One thing that has seemingly remained unquestioned, however, is the presidency of Barack Obama. Indeed, there is a general sense that the Democratic Party needs to find its next Obama to defeat the right. But Obama’s presidency must also be reexamined in this Democratic soul-searching.
As he was stumping for Harris in 2024, Obama claimed that the pre-covid economy Donald Trump was taking credit for was really “his” economy. But what about the economy of 2010, with close to 10 percent unemployment? Or of 2013, with 7.4 percent unemployment? Wasn’t that Obama’s economy too?
After the 2020 election, I wrote an op-ed arguing that Joe Biden would do well to remember the mistakes of Obama’s presidency and not be timid with his economic policies. The rise of Trumpism, I argued, had been driven largely by economic factors. Although the economy was doing relatively well by the time Trump was elected in 2016, the recovery from the Global Financial Crisis had been the slowest in modern history when it came to the labor market.
It took about 10 years for the unemployment rate to go down to the pre-recession levels. The labor force participation rate never recovered. Obama let the banks get away with the financial crisis, unscathed, while failing to help homeowners reeling from declining home prices and high debt burdens. The social and economic destruction that the crisis wrought, I argued, was the main reason Democrats lost many voters (and hence the election) to Trump in 2016.

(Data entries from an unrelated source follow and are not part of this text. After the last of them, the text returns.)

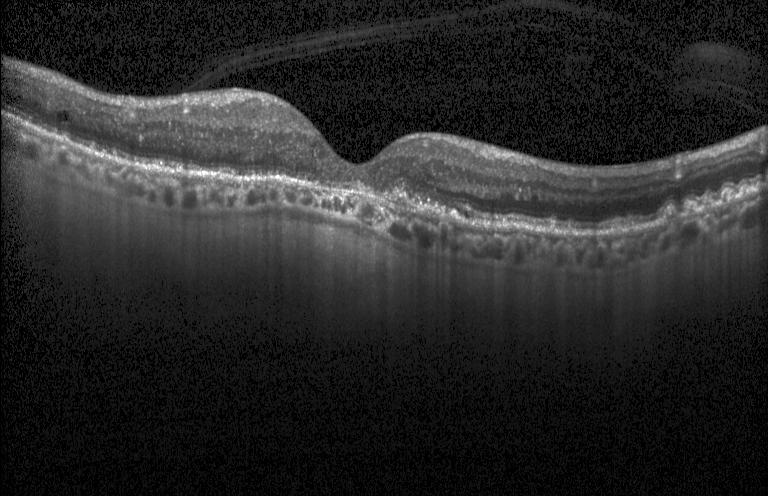
Spectral-domain OCT. OCT line scan. Through the macula. Impression: a choroidal neovascular membrane.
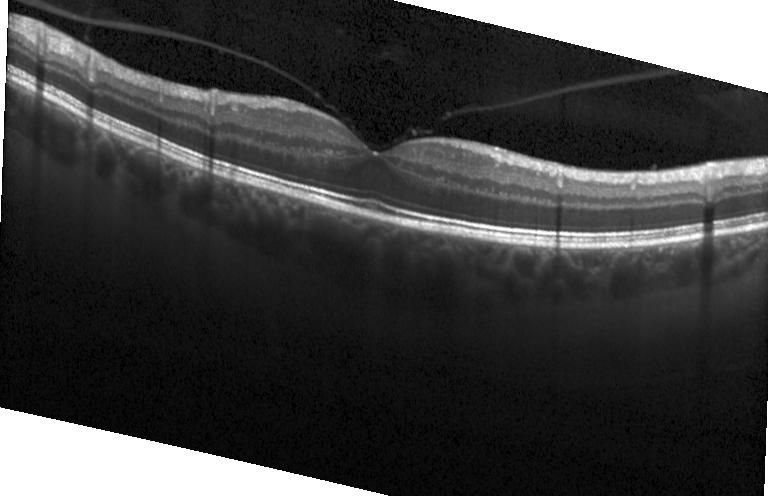
Through the macula, retinal OCT cross-section, acquired on a Heidelberg Spectralis
Assessment: no choroidal neovascularization, diabetic macular edema, or drusen.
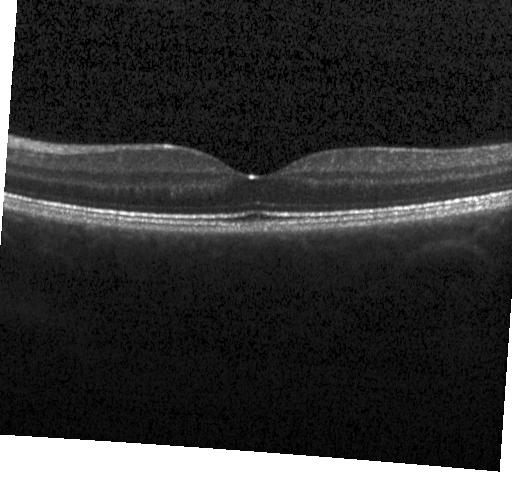
Retinal OCT B-scan; spectral-domain OCT. Impression: neither CNV, DME, nor drusen.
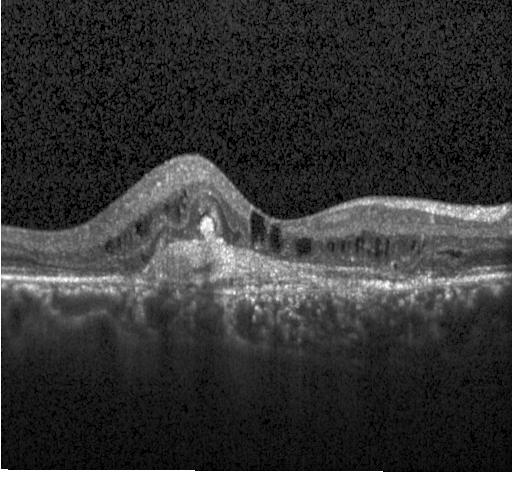
Retinal OCT cross-section — Assessment: choroidal neovascularization.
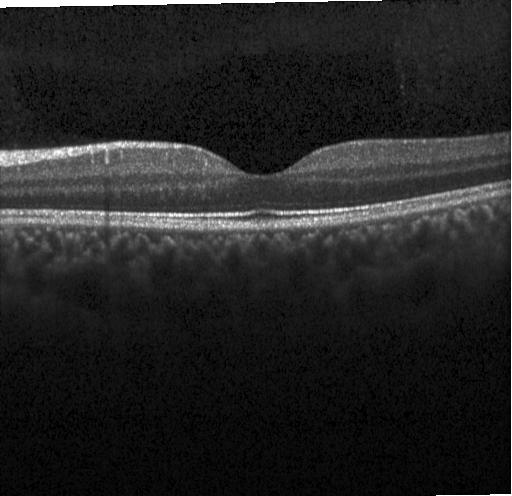 No evidence of choroidal neovascularization, diabetic macular edema, or drusen.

I sent the op-ed to a liberal friend who liked it but cautioned it would never be published in any mainstream outlet. Obama was still too highly regarded and beloved among Democrats. Any critique of him would not see the light of day. She was right.
Of course, Obama was not much different from the Democratic administration that had had preceded him — that of Bill Clinton. While Obama’s presidency was marred by inaction in the face of the Global Financial Crisis, Clinton proactively dismantled New Deal safeguards and signed NAFTA. He bragged about achieving a government surplus, which meant that the government was taking out more from the economy than what it was putting in. In other words, U.S. households and businesses combined were financing Clinton’s surplus by running deficits.
Although Clinton’s star has faded, Obama’s still shines brightly. Democrats may argue that there is not much Obama could have done differently, given Republican resistance. The problem is, he didn’t really try. He chose Larry Summers as the director of his National Economic Council. It is now well-known that Summers sabotaged a larger fiscal stimulus that could have made a major difference in the trajectory of the recovery. (As the COVID crisis demonstrated, a rapid recovery is possible with the appropriate economic policies.)
Aid to homeowners was never prioritized. Obama argued that “We are out of money” and willingly presided over fiscal austerity, claiming that the federal government had to tighten its belt just as households were doing. He chose the path of bipartisanship and incrementalism, wasting the immense opportunity for progressive reform that the crisis presented.
The times called for an FDR and another New Deal. Instead, we got more third-way centrism.
The irony is that former President Joe Biden’s economic policies were better than those of both Obama and Clinton. Yet Biden also failed to deliver on many of his campaign promises: raising the minimum wage, forgiving student debt and, importantly, making some of the pandemic-era social programs (such as expanded child tax credits and food assistance) permanent. He also failed to dd new social programs such as universal pre-k and paid leave. As a result, Americans temporarily got a glimpse of what a good government safety net looks like, then promptly lost it.
Although inflation can be blamed to some extent for the election outcome, the seeds of economic discontent that threaten to make the Democratic Party obsolete were sown long ago. The party establishment wanted to believe that the 2016 election was an anomaly. That position is no longer tenable. And without a hard pivot toward progressive economic policies, the 2020 election may end up being the outlier.
Yeva Nersisyan is associate professor and department chair of Economics at Franklin and Marshall College.